WORK REQUEST
Every line with the string "Fitting" should be copied from the data.

LISTED RECORDS
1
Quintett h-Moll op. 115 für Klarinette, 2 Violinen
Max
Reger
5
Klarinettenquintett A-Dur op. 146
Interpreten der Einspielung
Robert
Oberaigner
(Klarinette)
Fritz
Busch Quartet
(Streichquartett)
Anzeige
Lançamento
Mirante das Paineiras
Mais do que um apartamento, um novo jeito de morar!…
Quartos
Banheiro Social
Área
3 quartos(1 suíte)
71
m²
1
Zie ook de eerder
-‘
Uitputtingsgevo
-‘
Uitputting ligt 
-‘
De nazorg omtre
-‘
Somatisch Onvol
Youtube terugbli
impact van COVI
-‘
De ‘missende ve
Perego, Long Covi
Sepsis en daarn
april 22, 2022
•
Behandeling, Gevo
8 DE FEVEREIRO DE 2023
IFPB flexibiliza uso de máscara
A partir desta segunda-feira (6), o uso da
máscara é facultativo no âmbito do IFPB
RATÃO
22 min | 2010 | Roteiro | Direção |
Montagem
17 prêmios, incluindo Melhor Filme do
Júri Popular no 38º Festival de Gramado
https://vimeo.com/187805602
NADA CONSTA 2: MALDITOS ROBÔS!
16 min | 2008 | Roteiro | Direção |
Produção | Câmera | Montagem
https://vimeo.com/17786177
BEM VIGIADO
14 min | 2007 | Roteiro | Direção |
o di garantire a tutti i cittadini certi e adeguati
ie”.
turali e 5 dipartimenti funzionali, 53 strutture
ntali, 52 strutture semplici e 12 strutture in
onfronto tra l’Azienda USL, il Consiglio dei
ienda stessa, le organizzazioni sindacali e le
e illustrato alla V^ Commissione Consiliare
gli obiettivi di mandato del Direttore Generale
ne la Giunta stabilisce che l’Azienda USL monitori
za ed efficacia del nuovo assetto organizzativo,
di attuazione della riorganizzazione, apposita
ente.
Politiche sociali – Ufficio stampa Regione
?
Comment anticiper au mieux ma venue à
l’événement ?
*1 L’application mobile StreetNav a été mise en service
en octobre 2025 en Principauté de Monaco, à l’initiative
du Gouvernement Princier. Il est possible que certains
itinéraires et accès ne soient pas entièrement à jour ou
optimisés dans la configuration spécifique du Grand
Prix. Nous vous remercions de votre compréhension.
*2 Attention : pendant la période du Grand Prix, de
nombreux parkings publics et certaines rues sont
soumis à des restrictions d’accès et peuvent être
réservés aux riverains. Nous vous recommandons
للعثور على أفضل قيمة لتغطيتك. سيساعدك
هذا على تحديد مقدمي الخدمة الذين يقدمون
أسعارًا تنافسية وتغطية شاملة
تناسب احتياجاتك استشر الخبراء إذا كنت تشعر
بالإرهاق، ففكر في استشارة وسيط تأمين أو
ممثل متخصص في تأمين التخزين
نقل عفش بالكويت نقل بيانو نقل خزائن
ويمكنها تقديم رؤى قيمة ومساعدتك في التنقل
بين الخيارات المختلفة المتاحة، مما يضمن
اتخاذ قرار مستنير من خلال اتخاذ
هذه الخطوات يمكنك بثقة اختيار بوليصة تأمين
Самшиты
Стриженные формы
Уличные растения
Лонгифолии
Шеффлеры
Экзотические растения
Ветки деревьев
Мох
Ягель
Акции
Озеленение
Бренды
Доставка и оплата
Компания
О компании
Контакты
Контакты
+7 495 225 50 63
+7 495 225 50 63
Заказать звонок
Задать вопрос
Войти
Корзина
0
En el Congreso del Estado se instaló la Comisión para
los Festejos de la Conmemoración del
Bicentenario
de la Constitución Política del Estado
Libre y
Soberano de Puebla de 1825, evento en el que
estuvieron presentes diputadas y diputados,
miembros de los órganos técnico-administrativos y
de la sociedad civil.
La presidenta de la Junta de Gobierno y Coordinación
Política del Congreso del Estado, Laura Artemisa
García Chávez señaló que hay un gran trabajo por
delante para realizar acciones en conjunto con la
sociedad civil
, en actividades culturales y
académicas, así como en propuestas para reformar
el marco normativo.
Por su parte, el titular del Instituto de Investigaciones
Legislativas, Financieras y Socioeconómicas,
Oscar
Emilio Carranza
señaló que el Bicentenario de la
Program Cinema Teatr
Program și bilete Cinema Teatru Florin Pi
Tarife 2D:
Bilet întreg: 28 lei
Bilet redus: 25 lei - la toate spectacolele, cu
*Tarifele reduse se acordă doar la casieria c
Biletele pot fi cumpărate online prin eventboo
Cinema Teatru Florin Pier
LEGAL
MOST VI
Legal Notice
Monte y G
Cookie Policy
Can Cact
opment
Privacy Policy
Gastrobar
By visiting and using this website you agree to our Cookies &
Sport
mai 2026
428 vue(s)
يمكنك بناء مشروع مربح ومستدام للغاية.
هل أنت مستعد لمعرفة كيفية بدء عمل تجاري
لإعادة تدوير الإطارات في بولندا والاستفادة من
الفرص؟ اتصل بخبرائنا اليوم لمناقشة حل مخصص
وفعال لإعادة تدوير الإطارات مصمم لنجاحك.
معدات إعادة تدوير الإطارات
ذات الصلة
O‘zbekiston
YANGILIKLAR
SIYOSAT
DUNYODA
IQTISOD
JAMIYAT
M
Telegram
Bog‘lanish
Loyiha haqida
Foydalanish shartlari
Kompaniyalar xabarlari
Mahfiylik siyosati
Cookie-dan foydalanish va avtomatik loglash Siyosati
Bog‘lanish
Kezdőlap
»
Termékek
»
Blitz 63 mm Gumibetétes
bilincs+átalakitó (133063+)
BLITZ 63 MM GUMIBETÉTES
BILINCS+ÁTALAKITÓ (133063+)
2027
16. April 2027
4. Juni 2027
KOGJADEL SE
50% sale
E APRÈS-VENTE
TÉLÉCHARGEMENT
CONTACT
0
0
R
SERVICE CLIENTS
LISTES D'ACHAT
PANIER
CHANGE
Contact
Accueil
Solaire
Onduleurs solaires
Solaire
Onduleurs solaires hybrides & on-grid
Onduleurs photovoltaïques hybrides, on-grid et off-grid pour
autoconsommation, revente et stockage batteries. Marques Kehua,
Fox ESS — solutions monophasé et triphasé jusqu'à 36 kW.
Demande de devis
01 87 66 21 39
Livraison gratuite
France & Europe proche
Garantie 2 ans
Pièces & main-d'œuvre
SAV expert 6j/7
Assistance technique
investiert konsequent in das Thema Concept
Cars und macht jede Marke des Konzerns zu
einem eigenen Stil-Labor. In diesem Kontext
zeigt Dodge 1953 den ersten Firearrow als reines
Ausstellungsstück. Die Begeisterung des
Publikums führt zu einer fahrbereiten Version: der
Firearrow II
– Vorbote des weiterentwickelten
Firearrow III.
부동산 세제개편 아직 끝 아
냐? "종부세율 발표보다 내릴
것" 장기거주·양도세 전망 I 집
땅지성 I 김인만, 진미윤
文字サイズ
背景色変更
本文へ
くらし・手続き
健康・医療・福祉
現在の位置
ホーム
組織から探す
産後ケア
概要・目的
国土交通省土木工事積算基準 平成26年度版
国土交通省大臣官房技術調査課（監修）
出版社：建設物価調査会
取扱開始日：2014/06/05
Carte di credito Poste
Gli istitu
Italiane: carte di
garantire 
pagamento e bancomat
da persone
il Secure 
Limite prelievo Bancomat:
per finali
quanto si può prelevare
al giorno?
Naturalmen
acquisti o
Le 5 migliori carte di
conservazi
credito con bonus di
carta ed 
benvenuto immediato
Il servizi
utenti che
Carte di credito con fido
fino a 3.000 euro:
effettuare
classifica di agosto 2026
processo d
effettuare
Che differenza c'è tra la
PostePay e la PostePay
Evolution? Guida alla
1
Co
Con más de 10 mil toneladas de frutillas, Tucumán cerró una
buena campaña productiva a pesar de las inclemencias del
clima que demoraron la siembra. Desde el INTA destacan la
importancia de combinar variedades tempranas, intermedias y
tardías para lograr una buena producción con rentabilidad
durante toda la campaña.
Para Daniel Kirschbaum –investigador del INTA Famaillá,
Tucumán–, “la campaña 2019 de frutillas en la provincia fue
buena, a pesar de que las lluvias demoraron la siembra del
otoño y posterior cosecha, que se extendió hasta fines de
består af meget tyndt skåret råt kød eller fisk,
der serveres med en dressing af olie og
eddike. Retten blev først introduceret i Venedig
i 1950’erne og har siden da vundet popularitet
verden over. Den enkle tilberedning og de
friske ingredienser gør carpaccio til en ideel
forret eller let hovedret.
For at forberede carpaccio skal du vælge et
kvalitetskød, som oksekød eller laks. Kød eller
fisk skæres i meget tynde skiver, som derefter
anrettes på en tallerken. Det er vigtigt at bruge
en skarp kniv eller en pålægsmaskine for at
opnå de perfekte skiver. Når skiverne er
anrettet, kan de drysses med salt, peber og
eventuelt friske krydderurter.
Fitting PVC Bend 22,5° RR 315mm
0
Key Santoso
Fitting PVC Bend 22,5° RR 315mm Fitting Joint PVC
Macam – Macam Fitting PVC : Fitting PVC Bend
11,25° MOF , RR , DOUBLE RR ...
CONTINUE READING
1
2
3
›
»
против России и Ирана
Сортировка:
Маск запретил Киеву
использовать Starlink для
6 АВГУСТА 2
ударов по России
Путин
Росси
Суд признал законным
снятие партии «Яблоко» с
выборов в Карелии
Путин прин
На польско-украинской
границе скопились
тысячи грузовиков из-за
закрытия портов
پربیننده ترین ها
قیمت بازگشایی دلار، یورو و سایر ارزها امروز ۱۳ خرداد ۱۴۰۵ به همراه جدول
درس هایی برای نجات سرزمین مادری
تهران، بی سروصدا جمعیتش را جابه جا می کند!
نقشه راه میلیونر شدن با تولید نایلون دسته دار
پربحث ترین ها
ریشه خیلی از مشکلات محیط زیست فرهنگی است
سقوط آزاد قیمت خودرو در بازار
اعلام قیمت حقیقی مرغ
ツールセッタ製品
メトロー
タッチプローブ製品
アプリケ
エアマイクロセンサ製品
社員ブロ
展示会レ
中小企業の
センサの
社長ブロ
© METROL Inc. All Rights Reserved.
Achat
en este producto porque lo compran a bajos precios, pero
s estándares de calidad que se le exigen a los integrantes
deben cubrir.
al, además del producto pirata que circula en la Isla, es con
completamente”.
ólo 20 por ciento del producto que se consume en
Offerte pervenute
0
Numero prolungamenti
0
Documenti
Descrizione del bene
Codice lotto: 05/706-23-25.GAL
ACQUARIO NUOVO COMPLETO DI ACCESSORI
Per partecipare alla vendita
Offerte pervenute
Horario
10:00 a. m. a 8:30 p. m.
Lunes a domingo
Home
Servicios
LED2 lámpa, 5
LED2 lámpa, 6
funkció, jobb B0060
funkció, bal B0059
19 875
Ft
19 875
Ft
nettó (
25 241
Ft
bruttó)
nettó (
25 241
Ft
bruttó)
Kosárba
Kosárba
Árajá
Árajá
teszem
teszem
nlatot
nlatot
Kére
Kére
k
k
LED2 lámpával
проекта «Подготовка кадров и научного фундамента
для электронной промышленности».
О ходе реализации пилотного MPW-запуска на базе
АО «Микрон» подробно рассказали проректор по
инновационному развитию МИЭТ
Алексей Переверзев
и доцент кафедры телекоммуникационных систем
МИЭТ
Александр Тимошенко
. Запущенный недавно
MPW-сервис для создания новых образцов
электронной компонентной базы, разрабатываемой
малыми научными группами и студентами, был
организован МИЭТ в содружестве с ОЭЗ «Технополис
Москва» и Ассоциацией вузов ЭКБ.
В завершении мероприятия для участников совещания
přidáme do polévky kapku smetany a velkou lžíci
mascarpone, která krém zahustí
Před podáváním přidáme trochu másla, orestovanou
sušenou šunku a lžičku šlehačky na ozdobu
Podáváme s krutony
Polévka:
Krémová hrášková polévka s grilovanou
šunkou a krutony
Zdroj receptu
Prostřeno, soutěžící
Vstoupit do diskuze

RESULT OF THIS TASK
Fitting PVC Bend 22,5° RR 315mm
Fitting PVC Bend 22,5° RR 315mm Fitting Joint PVC
Macam – Macam Fitting PVC : Fitting PVC Bend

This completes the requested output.